• _REQUIREMENT 1_: In the records, convert the stretch from the line containing "When an app" through the line containing "indicate the FHIR" into a numbered list, leaving out blank lines.

• _EXTRACT PROVIDED_:
Sunday, December 20, 2009

Santa Duck



We just had a massive snowstorm here on the east coast so all my remaining Christmas ideas may go unused! This book is new to me this year and contains a treasure trove of great WH questions. I'll list them below, basically following the sequence of the story. Naturally this is only appropriate for kids on your caseload who celebrate Christmas.

1. Does a duck come down your chimney? (if it's not a tough crowd, they laugh)

2. If there is one day left, what day is xmas? What does Nicholas usually get for xmas?

3. Who gave him the hat and coat? Did he like it? How do you know?

4. What do you think a chicken would want for xmas? (I cover the text for all the animal pages if I have a reader; also I accept any good associative word - even eggs). What do all the things the chicken wants mean/have in common? So what does the chicken want to do for xmas?

5. What do you think a cat would want for xmas? What does 'bonkers' mean? Why does Nicholas think all the animals are bonkers? What does the cat want to do with the things on his list? Also I review the meaning of canary and trout.

6.What would a turtle want? (I'll take almost anything..pond, friend, shell) Why does the turtle want something fast?

7. What would a squirrel want? (review almonds, walnuts) Why does he want a shovel?

(Document images with their source code)
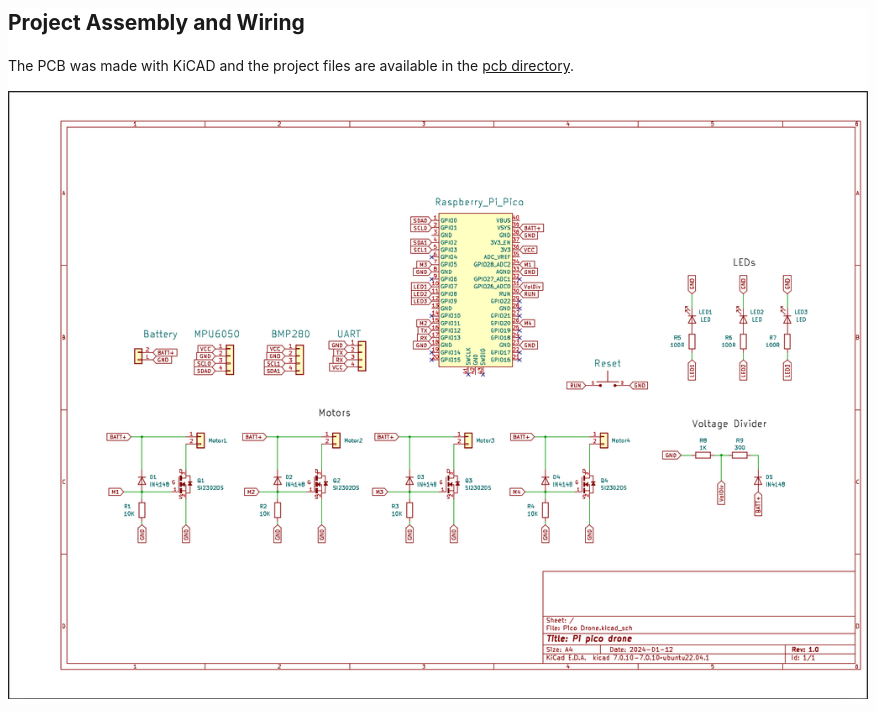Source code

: 
## Project Assembly and Wiring

The PCB was made with KiCAD and the project files are available in the [pcb directory](./hardware/pcb/).

<p align="center">
  <img title='Schematic' src=images/schematic.png>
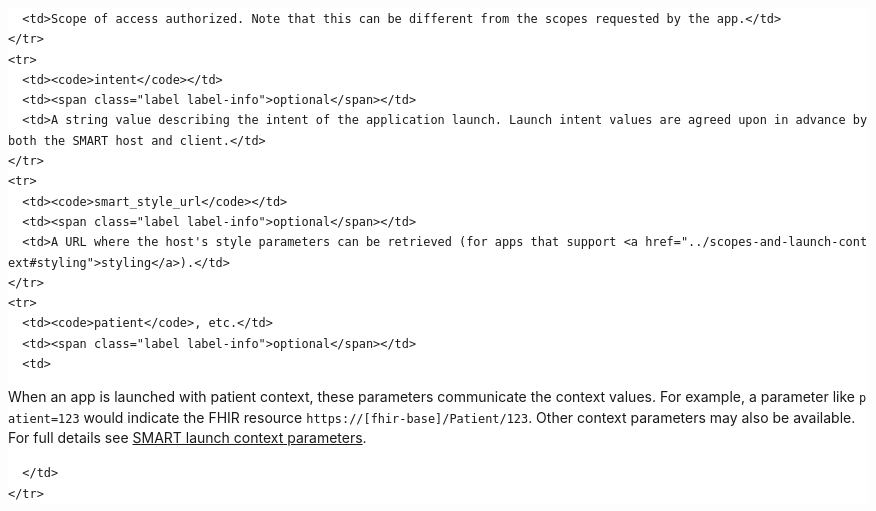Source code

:       <td>Scope of access authorized. Note that this can be different from the scopes requested by the app.</td>
    </tr>
    <tr>
      <td><code>intent</code></td>
      <td><span class="label label-info">optional</span></td>
      <td>A string value describing the intent of the application launch. Launch intent values are agreed upon in advance by both the SMART host and client.</td>
    </tr>
    <tr>
      <td><code>smart_style_url</code></td>
      <td><span class="label label-info">optional</span></td>
      <td>A URL where the host's style parameters can be retrieved (for apps that support <a href="../scopes-and-launch-context#styling">styling</a>).</td>
    </tr>
    <tr>
      <td><code>patient</code>, etc.</td>
      <td><span class="label label-info">optional</span></td>
      <td>

When an app is launched with patient context, these parameters communicate the
context values. For example, a parameter like <code>patient=123</code> would
indicate the FHIR resource <code>https://[fhir-base]/Patient/123</code>. Other
context parameters may also be available. For full details see <a
href="{{site.baseurl}}authorization/scopes-and-launch-context">SMART launch
context parameters</a>.

      </td>
    </tr>
  </tbody>
</table>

• _REQUIREMENT 2_: In the Santa Duck post, which two words does the writer review on the cat page?

• _TASK RESPONSE 1_:
1. When an app is launched with patient context, these parameters communicate the
2. context values. For example, a parameter like <code>patient=123</code> would
3. indicate the FHIR resource <code>https://[fhir-base]/Patient/123</code>. Other

• _TASK RESPONSE 2_: Canary and trout.